Nicholas Patrick Quigley
Educator, Musician, and Expressive Arts Practitioner in Fall River, MA
Nicholas Patrick Quigley (he/they) is a compassionate, inquisitive educator, creative musician, and expressive arts practitioner. Their radically inclusive instruction and project-based curriculum empowers students to write and produce original music stemming from themes of identity and culture. Quigley’s varied, but dedicated service throughout their career has included founding an alternative high school’s modern band, creating a trauma-responsive music group for elementary students, forming a middle school guitar/ukulele program, co-coordinating state-wide music education festivals for contemporary musics, facilitating a high school expressive arts club, leading beginning band classes, conducting elementary choirs and beginner–intermediate string ensembles, and organizing educators for equitable schooling policies.
As an artist, Quigley started writing songs in high school and exploring meditative improvisation early in university. Their discography now spans a diverse array of acoustic, electronic, generative, soundscape, ambient, and alternative musics. Inspired by integrative and avant-garde approaches, Quigley has studied in creative workshops with Brian Eno, Laraaji, Meredith Monk, and the Center for Deep Listening at Rensselaer. With a particular interest in composing to develop ecological consciousness, Quigley earned a certificate in Ecopsychology from the Pacifica Graduate Institute. Their body of work includes themes of climate change and terrapsychology, neurodiversity, contemporary global political issues, and the worlds of dreams.

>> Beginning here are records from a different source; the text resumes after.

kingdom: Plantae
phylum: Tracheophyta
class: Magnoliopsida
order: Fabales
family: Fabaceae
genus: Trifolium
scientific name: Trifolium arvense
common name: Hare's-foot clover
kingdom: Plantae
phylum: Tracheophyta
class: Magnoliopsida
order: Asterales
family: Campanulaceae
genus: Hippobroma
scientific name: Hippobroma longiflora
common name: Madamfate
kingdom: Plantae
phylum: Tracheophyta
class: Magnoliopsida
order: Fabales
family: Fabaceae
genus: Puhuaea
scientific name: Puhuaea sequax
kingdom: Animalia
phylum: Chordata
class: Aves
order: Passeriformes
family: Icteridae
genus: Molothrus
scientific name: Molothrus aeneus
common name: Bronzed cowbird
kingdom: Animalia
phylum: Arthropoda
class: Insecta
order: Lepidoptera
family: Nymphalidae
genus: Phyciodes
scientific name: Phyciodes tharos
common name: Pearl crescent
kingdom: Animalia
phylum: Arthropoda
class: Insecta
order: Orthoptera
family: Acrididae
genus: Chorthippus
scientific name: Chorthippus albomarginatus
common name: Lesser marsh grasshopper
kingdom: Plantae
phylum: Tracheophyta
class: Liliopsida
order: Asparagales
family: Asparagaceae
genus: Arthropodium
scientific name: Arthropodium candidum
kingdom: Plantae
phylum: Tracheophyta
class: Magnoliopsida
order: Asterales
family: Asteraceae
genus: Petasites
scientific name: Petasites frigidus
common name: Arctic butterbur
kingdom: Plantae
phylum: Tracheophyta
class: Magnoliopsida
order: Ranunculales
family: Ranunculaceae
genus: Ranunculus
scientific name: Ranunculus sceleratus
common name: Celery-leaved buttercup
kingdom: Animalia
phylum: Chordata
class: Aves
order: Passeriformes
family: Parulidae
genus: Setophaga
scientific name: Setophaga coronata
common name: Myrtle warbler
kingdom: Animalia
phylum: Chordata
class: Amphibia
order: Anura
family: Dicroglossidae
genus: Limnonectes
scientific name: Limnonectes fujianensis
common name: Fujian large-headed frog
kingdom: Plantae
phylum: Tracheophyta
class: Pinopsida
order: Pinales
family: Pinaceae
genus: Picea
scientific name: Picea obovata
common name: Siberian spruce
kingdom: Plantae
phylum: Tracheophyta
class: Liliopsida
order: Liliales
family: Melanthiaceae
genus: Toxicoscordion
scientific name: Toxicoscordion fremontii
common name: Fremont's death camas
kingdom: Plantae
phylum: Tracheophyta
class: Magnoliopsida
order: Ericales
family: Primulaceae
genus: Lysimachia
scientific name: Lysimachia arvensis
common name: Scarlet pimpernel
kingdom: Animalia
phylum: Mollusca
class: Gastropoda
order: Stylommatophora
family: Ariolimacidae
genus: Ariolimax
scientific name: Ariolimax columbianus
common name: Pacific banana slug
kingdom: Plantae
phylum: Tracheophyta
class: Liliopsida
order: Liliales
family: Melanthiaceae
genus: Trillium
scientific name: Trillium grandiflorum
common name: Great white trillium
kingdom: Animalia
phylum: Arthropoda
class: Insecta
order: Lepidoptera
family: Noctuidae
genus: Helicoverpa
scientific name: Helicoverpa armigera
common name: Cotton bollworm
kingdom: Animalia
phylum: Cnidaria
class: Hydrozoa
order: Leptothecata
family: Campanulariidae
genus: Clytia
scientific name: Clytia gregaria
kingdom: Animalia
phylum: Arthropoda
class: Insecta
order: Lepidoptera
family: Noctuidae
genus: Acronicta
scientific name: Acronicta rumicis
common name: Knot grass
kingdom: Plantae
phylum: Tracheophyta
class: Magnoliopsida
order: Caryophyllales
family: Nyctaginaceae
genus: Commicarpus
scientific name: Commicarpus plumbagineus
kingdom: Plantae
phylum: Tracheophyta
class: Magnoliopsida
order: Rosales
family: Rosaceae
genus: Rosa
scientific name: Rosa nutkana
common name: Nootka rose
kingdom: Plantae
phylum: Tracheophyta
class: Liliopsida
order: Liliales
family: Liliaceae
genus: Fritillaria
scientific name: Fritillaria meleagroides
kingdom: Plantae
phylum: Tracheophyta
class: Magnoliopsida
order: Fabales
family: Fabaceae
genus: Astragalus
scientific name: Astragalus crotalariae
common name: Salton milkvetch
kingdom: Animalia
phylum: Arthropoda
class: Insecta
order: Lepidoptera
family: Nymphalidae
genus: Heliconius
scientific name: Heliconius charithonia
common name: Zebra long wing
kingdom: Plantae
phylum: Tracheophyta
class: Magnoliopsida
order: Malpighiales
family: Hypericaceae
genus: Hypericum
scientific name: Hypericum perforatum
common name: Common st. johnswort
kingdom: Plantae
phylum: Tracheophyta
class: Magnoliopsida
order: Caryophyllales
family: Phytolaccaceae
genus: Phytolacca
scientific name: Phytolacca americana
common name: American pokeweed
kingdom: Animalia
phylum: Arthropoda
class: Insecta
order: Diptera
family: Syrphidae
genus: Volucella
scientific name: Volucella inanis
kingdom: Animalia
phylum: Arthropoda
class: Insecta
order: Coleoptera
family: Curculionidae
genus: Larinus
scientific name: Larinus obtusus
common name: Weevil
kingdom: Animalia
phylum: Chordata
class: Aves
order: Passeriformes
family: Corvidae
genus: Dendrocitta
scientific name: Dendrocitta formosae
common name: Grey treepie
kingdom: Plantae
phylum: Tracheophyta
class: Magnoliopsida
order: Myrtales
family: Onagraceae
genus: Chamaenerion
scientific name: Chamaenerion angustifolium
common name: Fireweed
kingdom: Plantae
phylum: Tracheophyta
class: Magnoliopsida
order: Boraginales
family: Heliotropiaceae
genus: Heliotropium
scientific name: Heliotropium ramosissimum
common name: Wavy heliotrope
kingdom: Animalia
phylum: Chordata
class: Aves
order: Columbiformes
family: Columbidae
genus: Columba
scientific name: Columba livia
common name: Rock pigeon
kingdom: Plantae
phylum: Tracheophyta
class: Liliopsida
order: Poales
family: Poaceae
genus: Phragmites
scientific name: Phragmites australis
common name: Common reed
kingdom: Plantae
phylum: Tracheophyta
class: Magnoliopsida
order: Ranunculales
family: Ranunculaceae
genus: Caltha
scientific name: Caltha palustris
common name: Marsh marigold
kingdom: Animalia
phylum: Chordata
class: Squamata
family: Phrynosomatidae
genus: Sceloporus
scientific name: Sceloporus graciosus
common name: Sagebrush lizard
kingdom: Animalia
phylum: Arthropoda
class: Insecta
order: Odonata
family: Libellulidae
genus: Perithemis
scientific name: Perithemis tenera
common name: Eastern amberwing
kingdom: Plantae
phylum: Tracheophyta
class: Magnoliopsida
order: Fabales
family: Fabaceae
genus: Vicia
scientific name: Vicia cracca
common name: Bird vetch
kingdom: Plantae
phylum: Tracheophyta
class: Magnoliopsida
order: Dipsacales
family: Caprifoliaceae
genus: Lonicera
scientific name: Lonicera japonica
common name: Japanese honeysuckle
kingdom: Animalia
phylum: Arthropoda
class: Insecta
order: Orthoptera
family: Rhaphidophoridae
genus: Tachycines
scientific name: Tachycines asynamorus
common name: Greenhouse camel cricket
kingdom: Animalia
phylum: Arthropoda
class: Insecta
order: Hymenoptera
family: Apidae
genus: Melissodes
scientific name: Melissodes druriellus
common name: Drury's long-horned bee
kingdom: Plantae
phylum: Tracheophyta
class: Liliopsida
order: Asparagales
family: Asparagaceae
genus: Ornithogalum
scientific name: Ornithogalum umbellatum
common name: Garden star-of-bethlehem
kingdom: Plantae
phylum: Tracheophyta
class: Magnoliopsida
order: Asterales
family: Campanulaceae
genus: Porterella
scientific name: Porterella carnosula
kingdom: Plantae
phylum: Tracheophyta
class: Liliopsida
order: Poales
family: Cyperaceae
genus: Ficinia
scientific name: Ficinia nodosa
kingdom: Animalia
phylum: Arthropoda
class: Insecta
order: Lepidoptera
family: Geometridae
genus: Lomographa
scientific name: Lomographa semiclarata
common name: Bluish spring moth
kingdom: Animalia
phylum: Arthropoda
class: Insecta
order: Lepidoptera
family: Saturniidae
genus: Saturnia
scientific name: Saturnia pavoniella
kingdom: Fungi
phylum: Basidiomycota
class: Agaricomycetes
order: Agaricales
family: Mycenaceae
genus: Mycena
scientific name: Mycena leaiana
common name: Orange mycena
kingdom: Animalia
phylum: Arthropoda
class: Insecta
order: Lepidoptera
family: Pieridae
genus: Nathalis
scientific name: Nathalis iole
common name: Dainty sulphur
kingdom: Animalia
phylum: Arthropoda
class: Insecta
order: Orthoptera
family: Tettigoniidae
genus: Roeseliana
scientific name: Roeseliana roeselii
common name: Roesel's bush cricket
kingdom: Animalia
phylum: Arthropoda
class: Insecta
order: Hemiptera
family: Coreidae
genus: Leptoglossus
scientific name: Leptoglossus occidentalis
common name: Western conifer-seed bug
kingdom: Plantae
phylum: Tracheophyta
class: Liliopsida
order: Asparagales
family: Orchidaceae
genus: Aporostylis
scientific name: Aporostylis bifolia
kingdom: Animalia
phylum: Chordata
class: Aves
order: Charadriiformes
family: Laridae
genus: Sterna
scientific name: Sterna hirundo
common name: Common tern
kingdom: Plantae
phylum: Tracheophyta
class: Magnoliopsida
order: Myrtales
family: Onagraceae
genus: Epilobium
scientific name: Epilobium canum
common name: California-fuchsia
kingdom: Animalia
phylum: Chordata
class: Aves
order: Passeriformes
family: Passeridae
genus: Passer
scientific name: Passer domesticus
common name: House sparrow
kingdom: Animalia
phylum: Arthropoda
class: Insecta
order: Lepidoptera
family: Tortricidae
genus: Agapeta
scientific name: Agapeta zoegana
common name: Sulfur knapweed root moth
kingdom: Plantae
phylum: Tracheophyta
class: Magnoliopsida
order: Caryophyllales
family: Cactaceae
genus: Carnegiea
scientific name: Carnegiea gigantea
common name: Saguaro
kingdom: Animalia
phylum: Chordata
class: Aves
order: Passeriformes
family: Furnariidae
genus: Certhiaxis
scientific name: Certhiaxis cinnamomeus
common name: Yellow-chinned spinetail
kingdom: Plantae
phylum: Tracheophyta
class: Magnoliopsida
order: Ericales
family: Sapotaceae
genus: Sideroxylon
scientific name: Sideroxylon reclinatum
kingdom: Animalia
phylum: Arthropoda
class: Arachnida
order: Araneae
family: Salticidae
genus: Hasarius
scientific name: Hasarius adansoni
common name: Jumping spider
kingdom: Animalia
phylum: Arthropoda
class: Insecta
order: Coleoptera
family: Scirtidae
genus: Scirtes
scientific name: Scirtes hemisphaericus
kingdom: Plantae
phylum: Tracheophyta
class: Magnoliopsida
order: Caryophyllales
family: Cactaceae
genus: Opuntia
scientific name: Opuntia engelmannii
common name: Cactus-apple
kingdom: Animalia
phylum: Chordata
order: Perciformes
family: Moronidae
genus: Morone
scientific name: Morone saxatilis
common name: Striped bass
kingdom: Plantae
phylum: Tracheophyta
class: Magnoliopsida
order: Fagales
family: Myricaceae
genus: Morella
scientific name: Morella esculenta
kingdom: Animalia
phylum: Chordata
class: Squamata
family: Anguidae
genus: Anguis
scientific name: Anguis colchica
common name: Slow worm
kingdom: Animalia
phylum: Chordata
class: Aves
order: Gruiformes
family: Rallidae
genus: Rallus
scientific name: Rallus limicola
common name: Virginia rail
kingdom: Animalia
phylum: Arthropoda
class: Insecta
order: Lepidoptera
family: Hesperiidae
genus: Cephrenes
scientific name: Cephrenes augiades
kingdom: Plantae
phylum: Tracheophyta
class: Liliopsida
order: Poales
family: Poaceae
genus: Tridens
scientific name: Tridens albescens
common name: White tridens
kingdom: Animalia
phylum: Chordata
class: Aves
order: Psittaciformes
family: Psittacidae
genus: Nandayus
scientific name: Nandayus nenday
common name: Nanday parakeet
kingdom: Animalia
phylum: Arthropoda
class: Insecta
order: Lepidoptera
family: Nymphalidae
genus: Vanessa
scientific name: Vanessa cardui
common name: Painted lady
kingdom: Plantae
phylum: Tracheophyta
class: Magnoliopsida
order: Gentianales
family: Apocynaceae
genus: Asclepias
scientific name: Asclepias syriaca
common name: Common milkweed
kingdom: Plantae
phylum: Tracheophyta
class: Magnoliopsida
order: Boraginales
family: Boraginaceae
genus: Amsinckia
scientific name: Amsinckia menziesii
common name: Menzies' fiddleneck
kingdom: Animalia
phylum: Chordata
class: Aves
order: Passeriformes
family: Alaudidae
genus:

Quigley has presented at research- and practice-oriented conferences, and published in the Journal of Popular Music Education, Impact: The Journal of the Center for Interdisciplinary Teaching and Learning, Teaching Music, and the Massachusetts Music Educators Journal. In their scholarship, they have focused on the educational backgrounds of DIY musicians, applying eco-literate and eco-conscious pedagogy and philosophy in praxis, and integrating intermodal expressive arts in formal music learning environments.